What needs to be done |
Using the entries below, show all lines with the string "sahip".

Task input |

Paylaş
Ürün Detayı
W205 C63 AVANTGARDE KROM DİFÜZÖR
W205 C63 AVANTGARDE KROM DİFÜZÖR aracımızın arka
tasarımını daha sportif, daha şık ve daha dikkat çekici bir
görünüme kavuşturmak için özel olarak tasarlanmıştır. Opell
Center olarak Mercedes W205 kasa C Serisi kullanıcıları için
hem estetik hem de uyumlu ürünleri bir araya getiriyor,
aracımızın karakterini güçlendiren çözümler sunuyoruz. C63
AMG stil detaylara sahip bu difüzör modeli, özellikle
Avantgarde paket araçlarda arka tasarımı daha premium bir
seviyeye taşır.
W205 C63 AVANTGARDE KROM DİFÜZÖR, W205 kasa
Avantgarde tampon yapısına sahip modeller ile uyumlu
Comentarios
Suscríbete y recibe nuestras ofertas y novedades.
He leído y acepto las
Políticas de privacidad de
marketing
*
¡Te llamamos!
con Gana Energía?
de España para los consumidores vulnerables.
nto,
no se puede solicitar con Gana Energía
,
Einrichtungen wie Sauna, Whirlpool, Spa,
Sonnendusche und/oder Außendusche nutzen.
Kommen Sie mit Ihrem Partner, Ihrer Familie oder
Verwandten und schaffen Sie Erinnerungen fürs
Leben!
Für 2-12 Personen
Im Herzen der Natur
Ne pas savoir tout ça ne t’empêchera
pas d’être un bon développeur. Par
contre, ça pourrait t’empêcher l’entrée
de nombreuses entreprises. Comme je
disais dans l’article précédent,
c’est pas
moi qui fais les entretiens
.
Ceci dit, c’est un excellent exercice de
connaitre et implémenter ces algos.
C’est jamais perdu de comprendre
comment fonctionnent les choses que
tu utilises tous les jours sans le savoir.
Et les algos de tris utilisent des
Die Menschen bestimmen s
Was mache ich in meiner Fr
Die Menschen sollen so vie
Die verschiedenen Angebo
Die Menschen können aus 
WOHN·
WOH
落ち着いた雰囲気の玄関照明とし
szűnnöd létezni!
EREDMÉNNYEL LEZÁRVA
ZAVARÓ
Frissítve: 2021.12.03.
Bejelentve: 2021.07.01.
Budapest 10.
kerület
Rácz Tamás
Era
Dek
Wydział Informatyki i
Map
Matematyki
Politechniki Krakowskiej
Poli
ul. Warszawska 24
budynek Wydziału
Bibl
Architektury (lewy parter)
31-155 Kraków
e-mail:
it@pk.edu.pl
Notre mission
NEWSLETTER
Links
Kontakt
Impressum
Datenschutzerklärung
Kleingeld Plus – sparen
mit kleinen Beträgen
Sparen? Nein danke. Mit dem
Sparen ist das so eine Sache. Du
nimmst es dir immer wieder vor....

Solution |
AMG stil detaylara sahip bu difüzör modeli, özellikle
Avantgarde tampon yapısına sahip modeller ile uyumlu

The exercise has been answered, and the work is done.